# how to lock screen on linux



## ambavaram (Jan 29, 2008)

how to lock the screen on fedora 8 earlier it was working.two days back i have updated my system.from that date to till now when ever i click on lock screen it's not working.even power management also not opening i have checked two
marks.
1.Activate screen saver when computer is idle
2.Lock screen when screen saver is active


----------



## lensman3 (Oct 19, 2007)

Have you rebooted since then? You probably have, so the lockscreen Daemon is probably already reset. 

If you haven't reboot, try a reboot. Or do a CNTL-ALT-BACKSPACE! This will attempt to kill the X windows system and will re-spawn the X-windows daemon xdm. It should return you immediately to the login screen (unless you default run level 3). If you to the CNTL-ALT-BKSPACE, make sure all the programs are closed, this will terminate all running programs and windows.

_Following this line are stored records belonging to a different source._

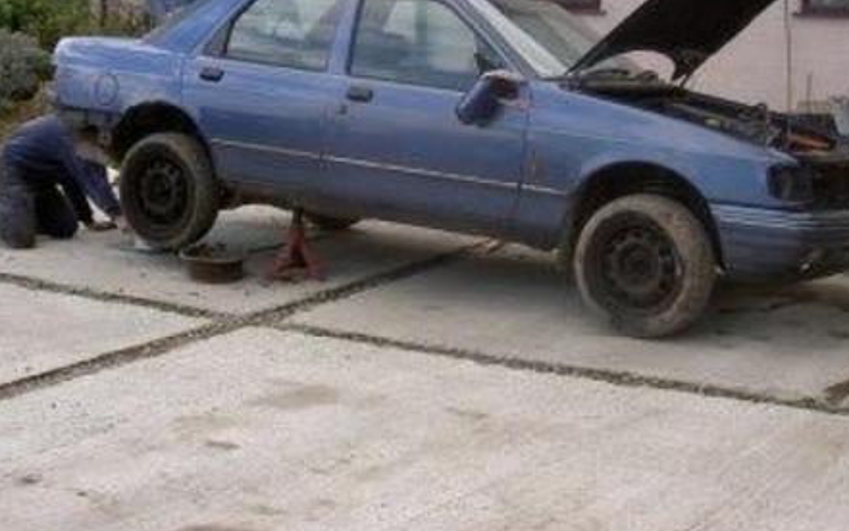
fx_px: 1389
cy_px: 106
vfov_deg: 21.4
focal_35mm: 60
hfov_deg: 34.0
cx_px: 427
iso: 100
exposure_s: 1/139
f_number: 4.7
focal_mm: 8
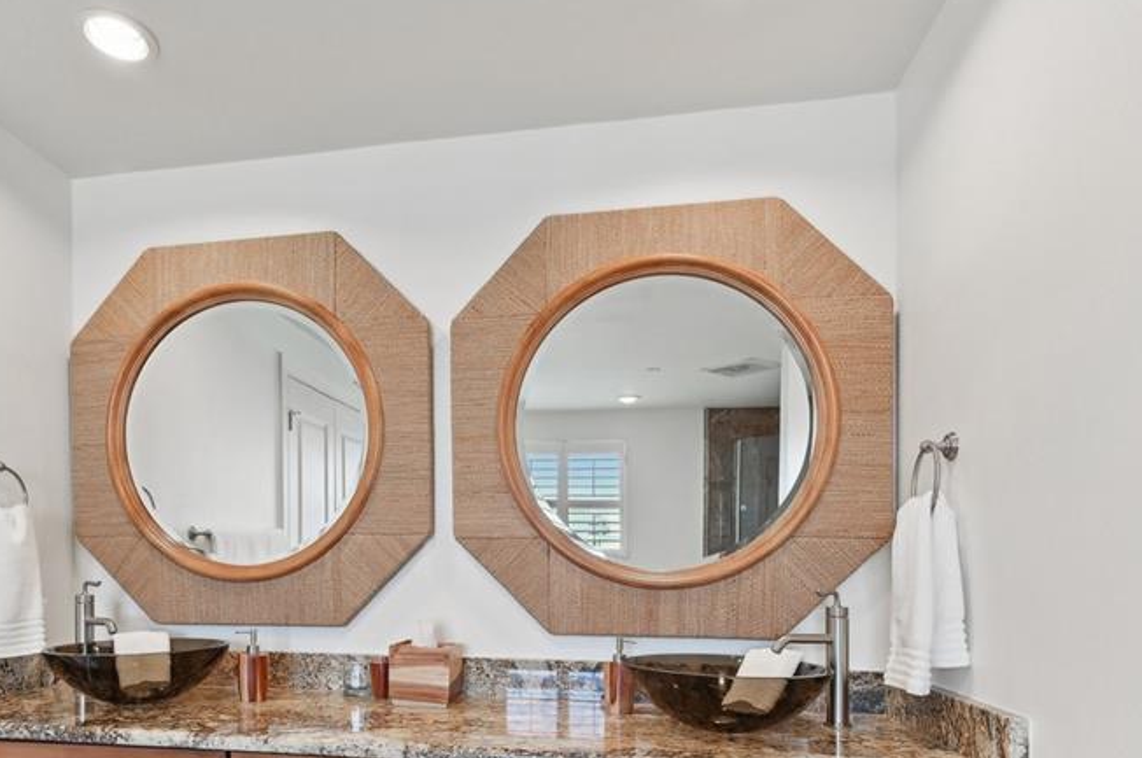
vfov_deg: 54.4
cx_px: 483
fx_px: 697
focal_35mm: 22
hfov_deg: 78.1
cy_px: 571
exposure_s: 1/40
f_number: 8
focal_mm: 14
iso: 400
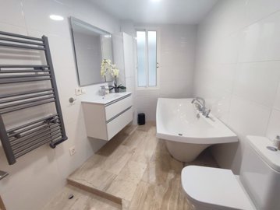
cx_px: 140
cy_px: 105
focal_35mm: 16
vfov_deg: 78.2
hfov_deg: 94.4
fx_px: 130
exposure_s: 1/50
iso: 169
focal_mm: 1.65
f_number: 2.2
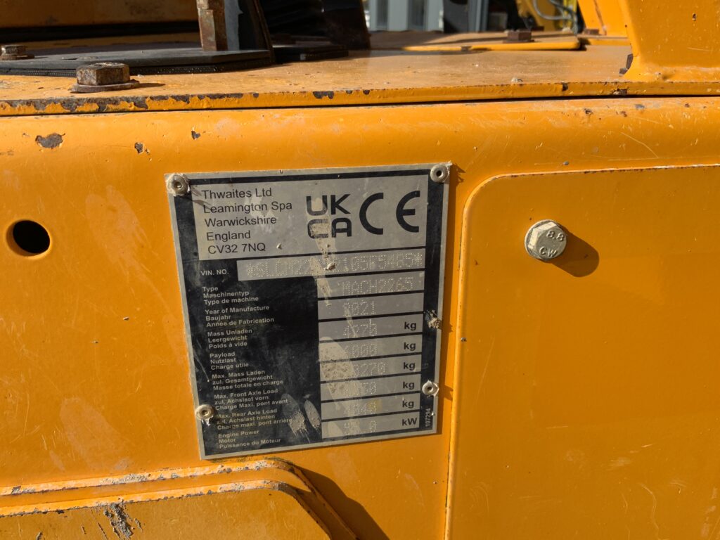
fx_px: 603
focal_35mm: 29
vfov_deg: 48.2
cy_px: 270
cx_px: 360
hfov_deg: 61.7
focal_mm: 3
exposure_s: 1/1730
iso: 16
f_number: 1.8
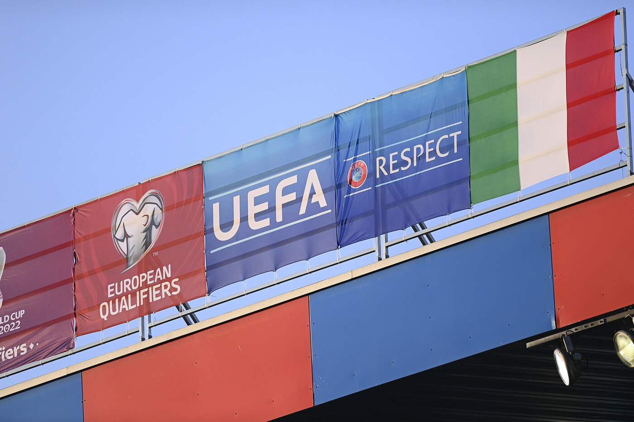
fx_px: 7043
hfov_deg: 5.2
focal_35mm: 400
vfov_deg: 3.4
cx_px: 317
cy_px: 211
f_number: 2.8
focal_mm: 400
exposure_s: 1/8000
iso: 1000
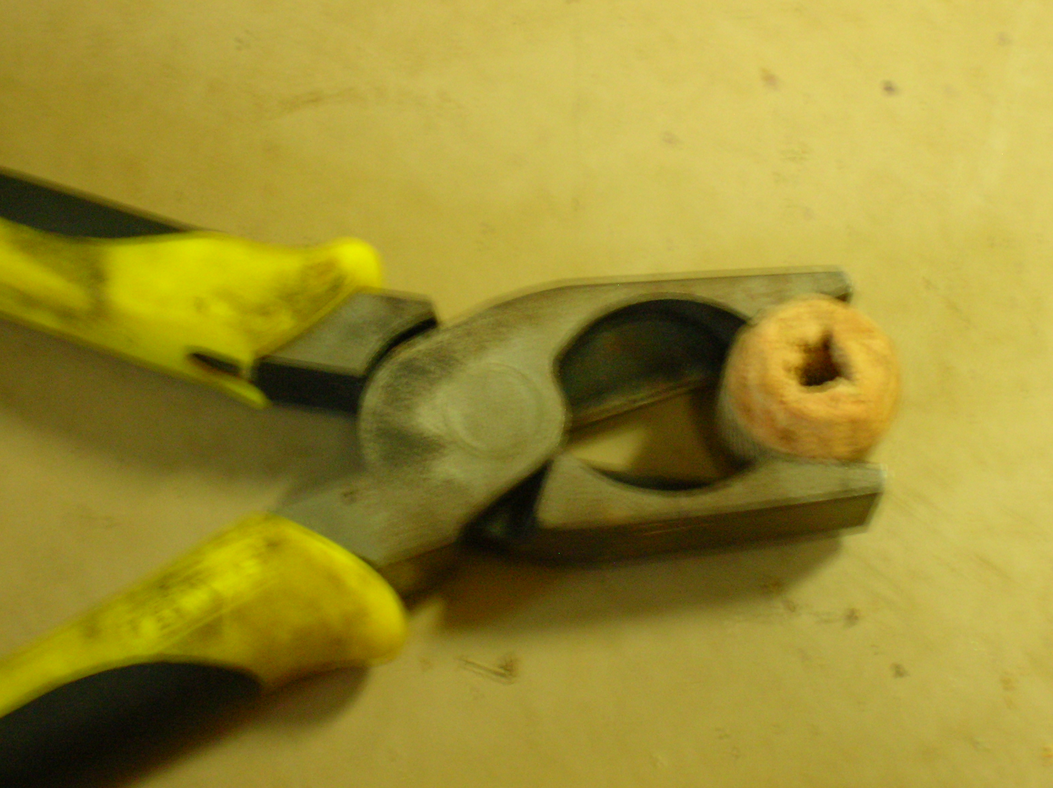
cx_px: 526
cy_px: 394
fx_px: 2371
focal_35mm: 78
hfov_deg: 25.0
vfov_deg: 18.9
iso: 200
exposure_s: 1/2.4
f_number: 4.1
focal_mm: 13
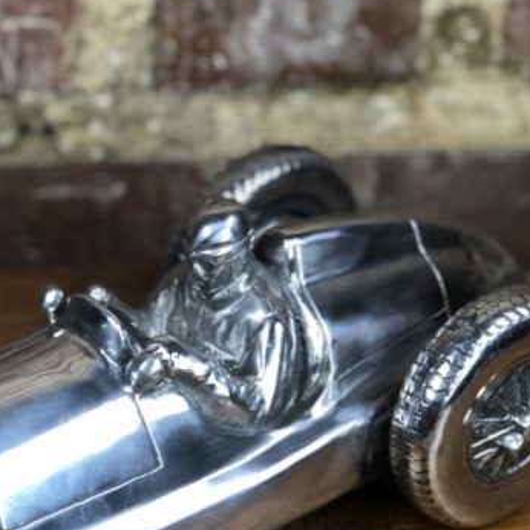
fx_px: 2356
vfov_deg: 12.8
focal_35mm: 136
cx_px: 70
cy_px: 398
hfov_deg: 12.8
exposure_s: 1/50
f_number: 2.4
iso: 32
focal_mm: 6
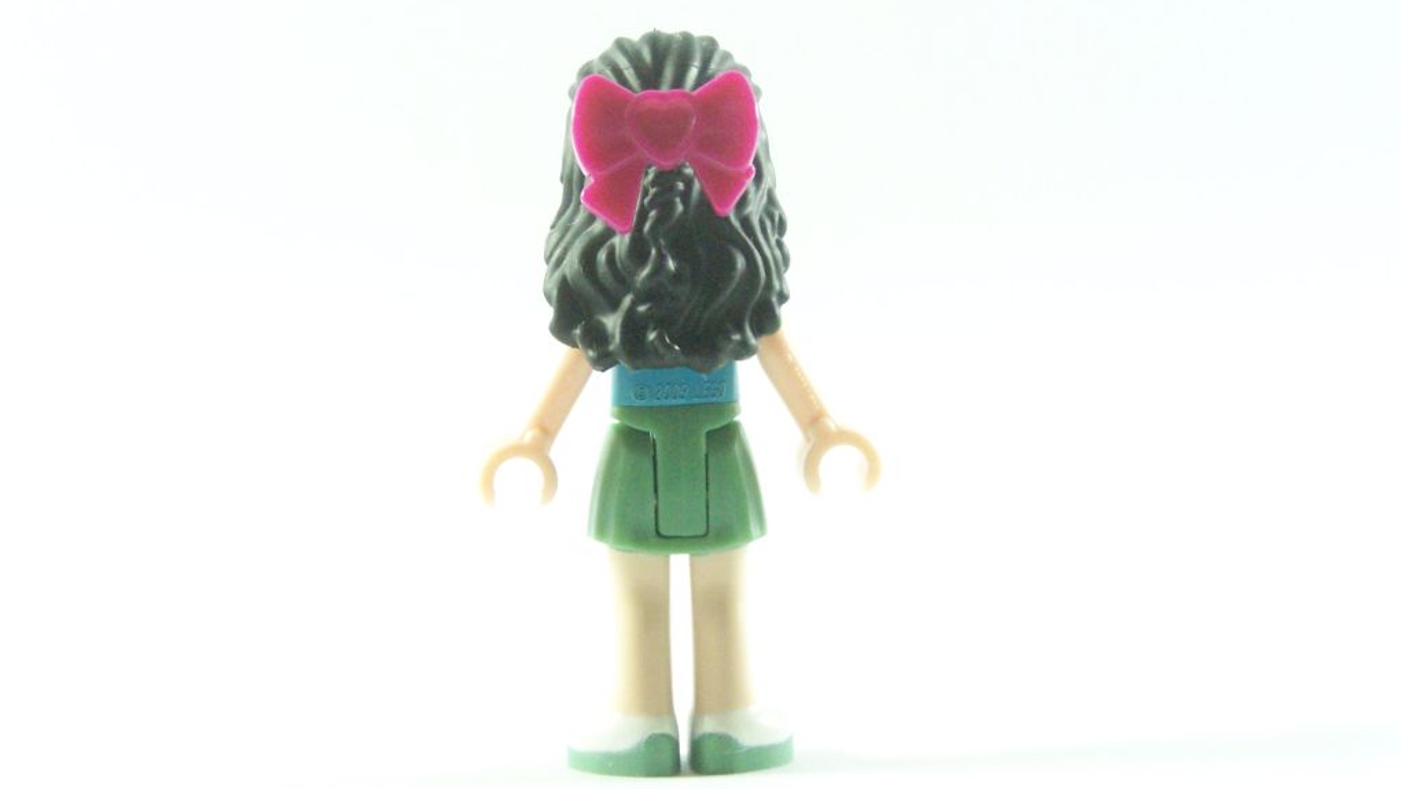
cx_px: 702
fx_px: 3047
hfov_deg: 25.9
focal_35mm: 82
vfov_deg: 14.7
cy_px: 401
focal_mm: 12.4
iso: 400
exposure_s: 1/60
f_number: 4
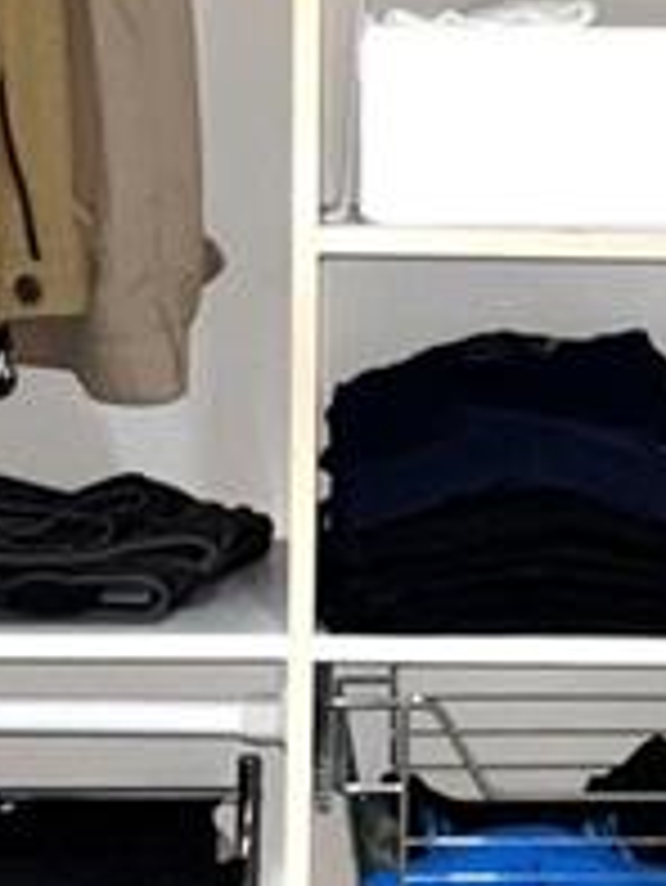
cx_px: 477
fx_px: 2024
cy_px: 477
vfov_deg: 24.7
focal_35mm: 79
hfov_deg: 18.6
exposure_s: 1/60
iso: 125
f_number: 1.8
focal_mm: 1.57
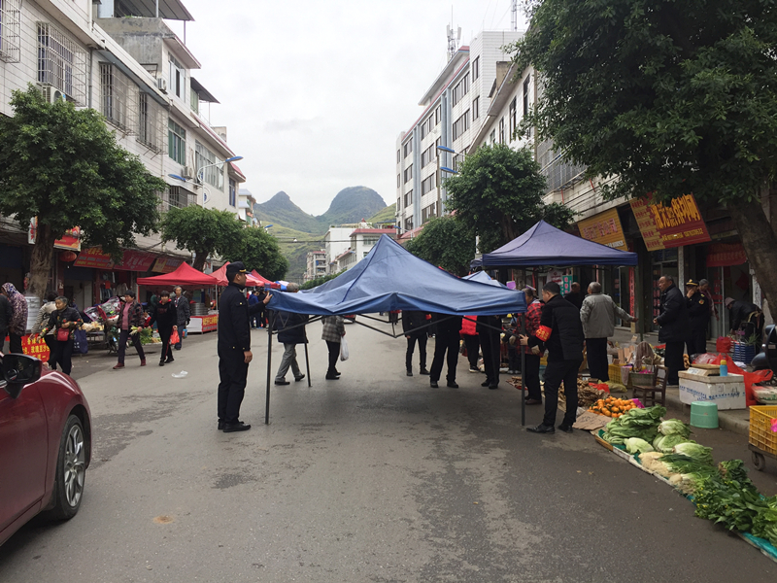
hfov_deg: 61.7
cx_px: 388
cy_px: 292
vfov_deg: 48.2
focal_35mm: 29
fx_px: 651
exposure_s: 1/202
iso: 32
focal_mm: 4.15
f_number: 2.2
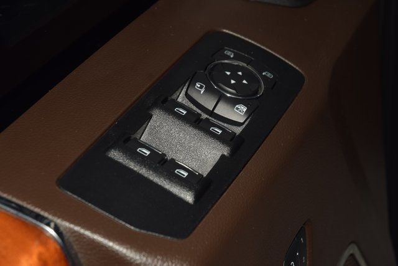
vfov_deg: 13.0
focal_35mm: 105
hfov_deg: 19.5
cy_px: 133
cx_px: 199
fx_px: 1161
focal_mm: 70
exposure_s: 1/125
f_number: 8
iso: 100
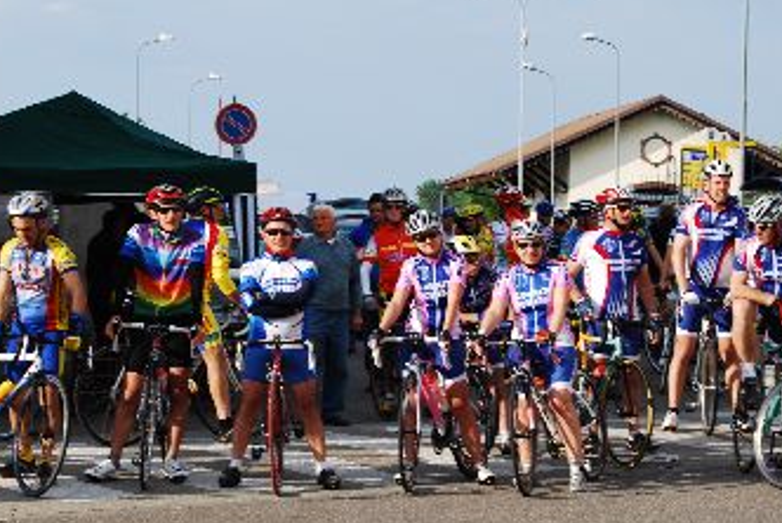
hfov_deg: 18.3
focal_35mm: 112
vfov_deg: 12.3
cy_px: 298
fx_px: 2428
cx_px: 382
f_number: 10
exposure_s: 1/160
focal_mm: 55
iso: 200
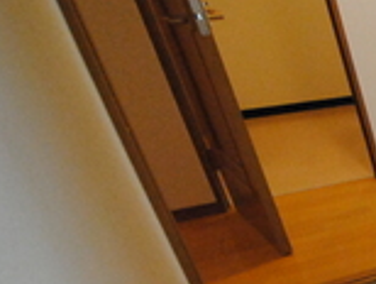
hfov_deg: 19.1
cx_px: 762
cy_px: 213
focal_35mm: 48
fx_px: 522
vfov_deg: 29.9
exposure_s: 1/100
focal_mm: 8
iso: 1600
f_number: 5
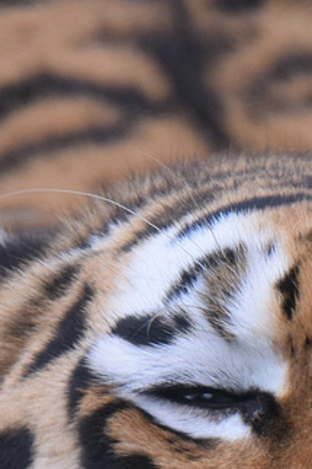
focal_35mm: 1806
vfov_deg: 1.1
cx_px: 371
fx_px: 23501
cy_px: 610
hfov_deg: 0.8
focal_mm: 360
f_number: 6.3
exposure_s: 1/400
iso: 450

Take a look at the file "/etc/inittab". Run level 5 automatically starts the X windows system. The last line in my file does a respawn of the Xwindows. If you change the line that is "id:5:initdefault:" to "id:3:initdefault:" and reboot, Linux comes up in terminal mode. If you then login normally and type "xstart", you will start the Xwindows system. CNTL-ALT-BACKSPACE at that point will take you back to text login windows.


----------